** Opening Data records block **

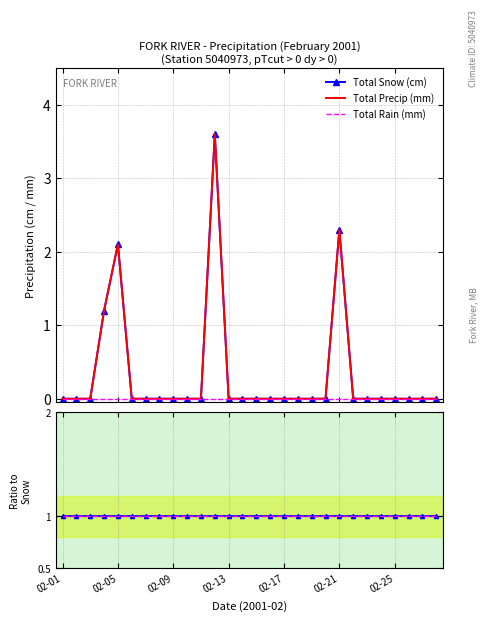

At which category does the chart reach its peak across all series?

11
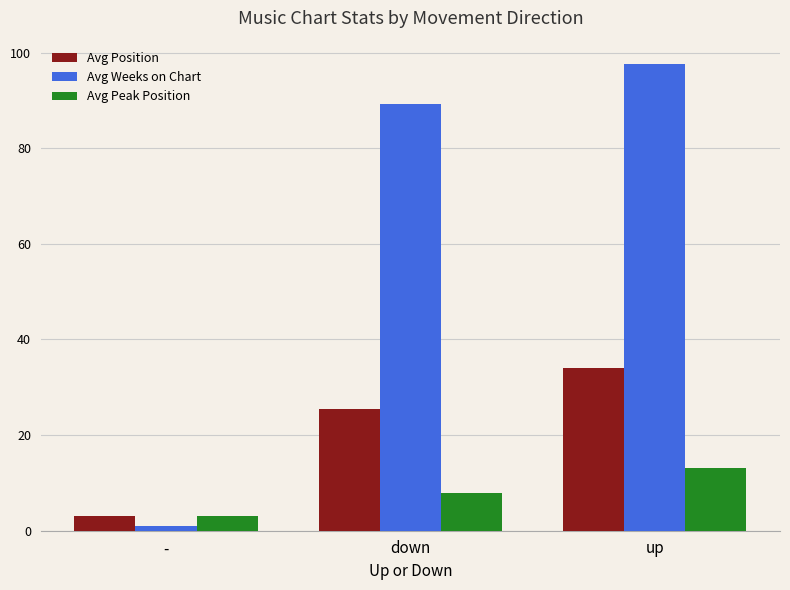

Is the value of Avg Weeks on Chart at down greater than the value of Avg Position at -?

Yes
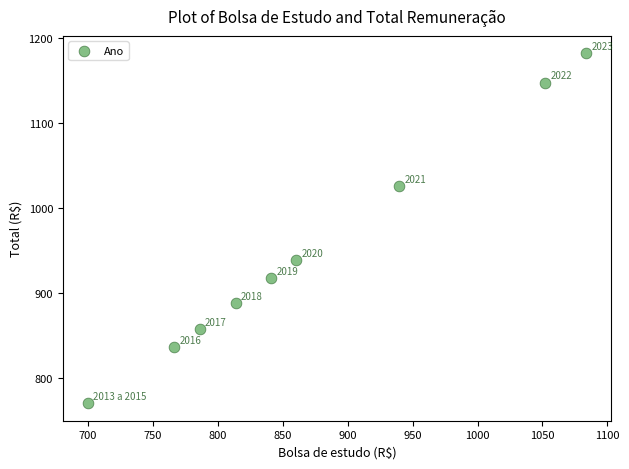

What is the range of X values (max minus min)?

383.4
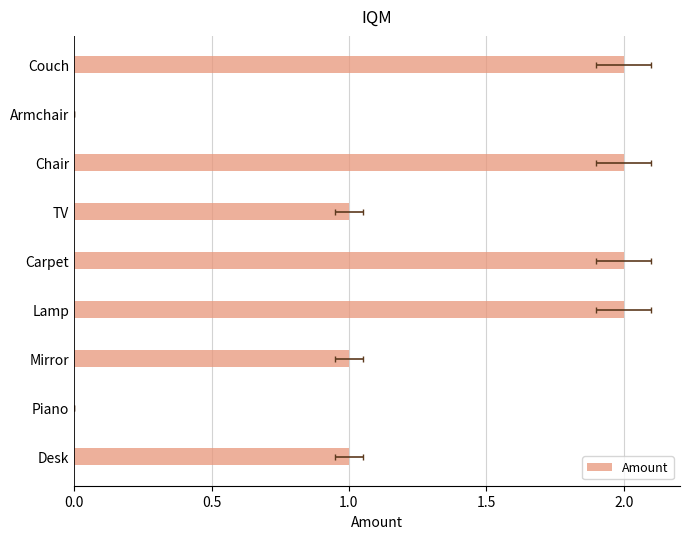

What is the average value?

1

** Closing Data records block **

▸ Try it:
Pull out each line of the records that contains the string "than". Case counts.

▸ Exercise answer:
Is the value of Avg Weeks on Chart at down greater than the value of Avg Position at -?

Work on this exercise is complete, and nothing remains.